The process of files getting corrupted because of some hardware or software failure is known as data corruption and this is one of the main problems that web hosting companies face as the larger a hard disk drive is and the more information is kept on it, the more likely it is for data to get corrupted. You will find several fail-safes, but often the information gets corrupted silently, so neither the particular file system, nor the administrators detect a thing. Thus, a bad file will be treated as a regular one and if the hard disk drive is part of a RAID, that file will be copied on all other disk drives. In theory, this is done for redundancy, but in reality the damage will be worse. Once some file gets corrupted, it will be partly or completely unreadable, therefore a text file will no longer be readable, an image file will present a random combination of colors in case it opens at all and an archive shall be impossible to unpack, and you risk sacrificing your content. Although the most commonly used server file systems include various checks, they frequently fail to find some problem early enough or require an extensive time period in order to check all files and the web server will not be operational in the meantime.

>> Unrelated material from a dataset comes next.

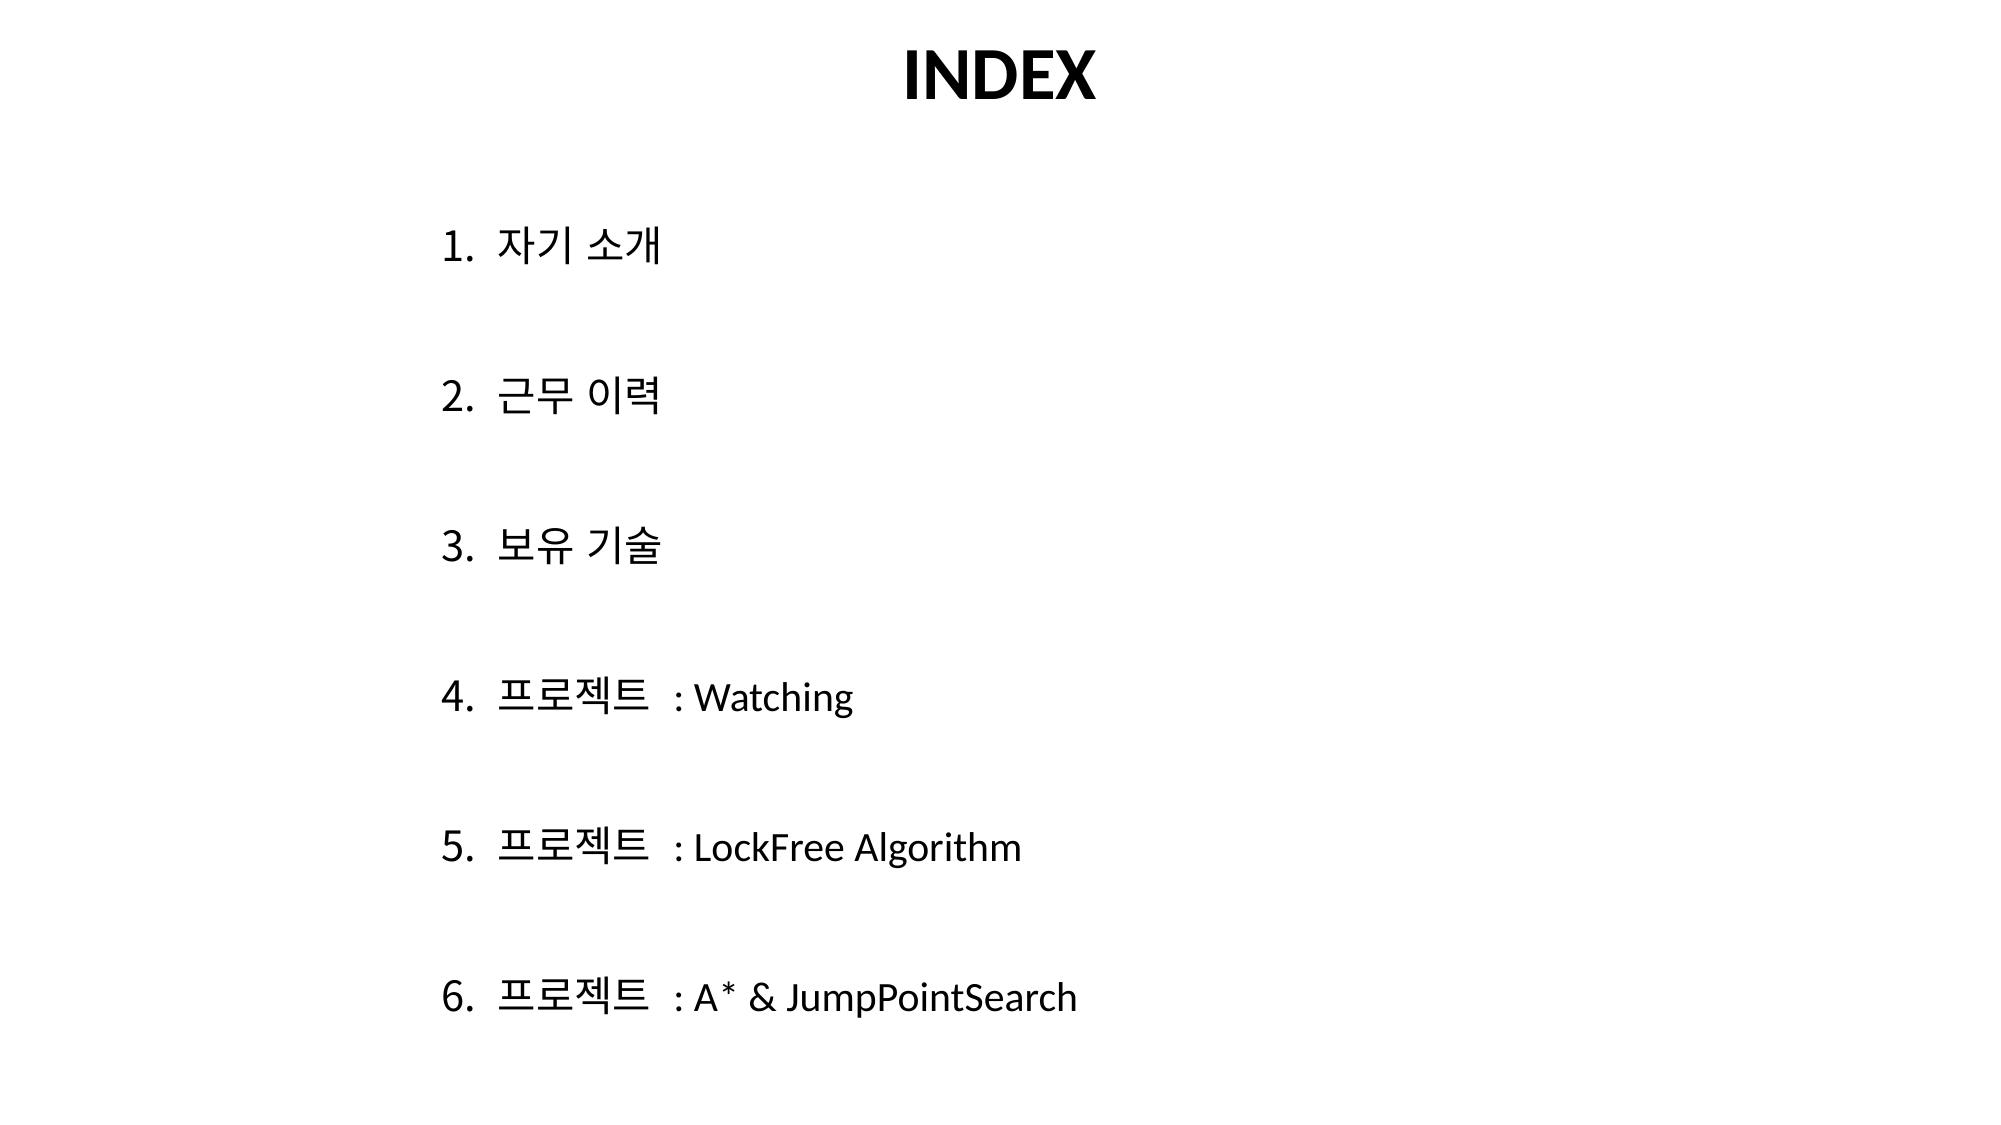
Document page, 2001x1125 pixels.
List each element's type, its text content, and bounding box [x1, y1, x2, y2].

No Data Corruption & Data Integrity in Shared Website Hosting
We warrant the integrity of the information uploaded in each shared website hosting account which is made on our cloud platform as we use the advanced ZFS file system. The latter is the only one that was designed to prevent silent data corruption via a unique checksum for each and every file. We will store your data on a number of NVMe drives that operate in a RAID, so the very same files will be accessible on several places at the same time. ZFS checks the digital fingerprint of all the files on all the drives in real time and if the checksum of any file differs from what it should be, the file system swaps that file with a healthy copy from another drive inside the RAID. There's no other file system which uses checksums, so it's easy for data to be silently corrupted and the bad file to be duplicated on all drives over time, but since this can never happen on a server running ZFS, you do not have to concern yourself with the integrity of your data.